Lissie has been campaigning for a law that would see anyone who is found guilty of killing an emergency worker to be jailed for life with mandatory minimum terms being applied to their sentences.
According to Lissie, Government civil servants will now work with the Harper’s Law team on the details of the plans which could see the law make it onto the statute books within the next few years.
Speaking after the meeting Lissie said:
“I wanted to sit down with the Home Secretary and describe to her how it feels to look the people responsible for my husband’s death in the eye, knowing that they show no remorse for their actions and knowing that they will be released into the world once more to return to their lives of crime.
“I told Ms Patel and Mr Buckland in no uncertain terms my widely held view that the justice system is broken. And that we need Harper’s Law to help fix it. The least we can expect from our justice system is that it ensures criminals who kill those emergency services workers protecting us are given appropriate and substantial prison sentences.
“Myself – and I am humbled to say hundreds of thousands of members of the British public – think the current situation is frankly not good enough. And the Home Secretary, the Justice Secretary and their fellow MPs are in a position to do something about it.
“They spoke and listened, and I am pleased to say they promised to work with us and support us in achieving our goal of providing justice to families of emergency services workers and stiffer and more appropriate sentences for those who take their lives.
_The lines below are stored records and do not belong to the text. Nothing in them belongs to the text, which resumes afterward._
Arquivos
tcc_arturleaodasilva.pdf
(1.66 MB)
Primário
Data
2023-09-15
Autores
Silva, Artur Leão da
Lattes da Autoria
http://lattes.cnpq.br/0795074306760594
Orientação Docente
“We know this won’t happen overnight and now wait for the next steps.
“We need change. I will not allow this to be kicked into the long grass. We need to properly protect our protectors. And I promise I won’t be shying away from the limelight to keep the pressure on those in power to make this happen.”
Over 650k people have now signed an online petition calling for Harper’s Law.
“I know that if he could, Andrew would be right by my side fighting for Harper’s Law with me… he would want me to get this law passed for all who deserve it.
“Emergency services workers require extra protection… They are put at risk and into the depths of danger on a regular basis on behalf of society therefore it is only right that there is a specific law there to protect them.
“Harper’s Law will mean a person found guilty of killing a police officer, firefighter, nurse, doctor, paramedic or prison officer as a direct result of a crime they have committed then they would be jailed for life.
“This means that a life sentence would be imposed, asking for a minimum term in prison. We are delighted to have started this conversation with the policymakers in the Government, and we look forward to continuing that.
“We need an appropriate punishment for heinous crimes.
“But just as vitally we would hope beyond hope that Harper’s Law may act as a deterrent in the future – thus resulting in fewer incidences of death among emergency services workers due to crimes being committed as those responsible will finally face serious consequences.
“Being here at the Home Office and meeting with key members of the Government is a great accomplishment for the campaign. But this is not the end of the road – this is the start of the journey to achieving Harper’s Law. I will keep going. I will continue to channel my grief to campaign for Harper’s Law.
“The people of Britain are tired of witnessing the leniency of our courts against the evil in our society. The support that we continue to receive from hundreds of thousands of people just highlights the disapproval and outrage over these injustices we all are made to accept.
“Let’s get this changed. This would be a fitting legacy to Andrew.”
The sentences which were handed down to Long (16 years in prison), Cole & Bowers (13 years respectively) are to be reviewed by the Court of Appeal.
Having reviewed the sentences, the Attorney General referred them to the Court under the Unduly Lenient Sentencing Scheme.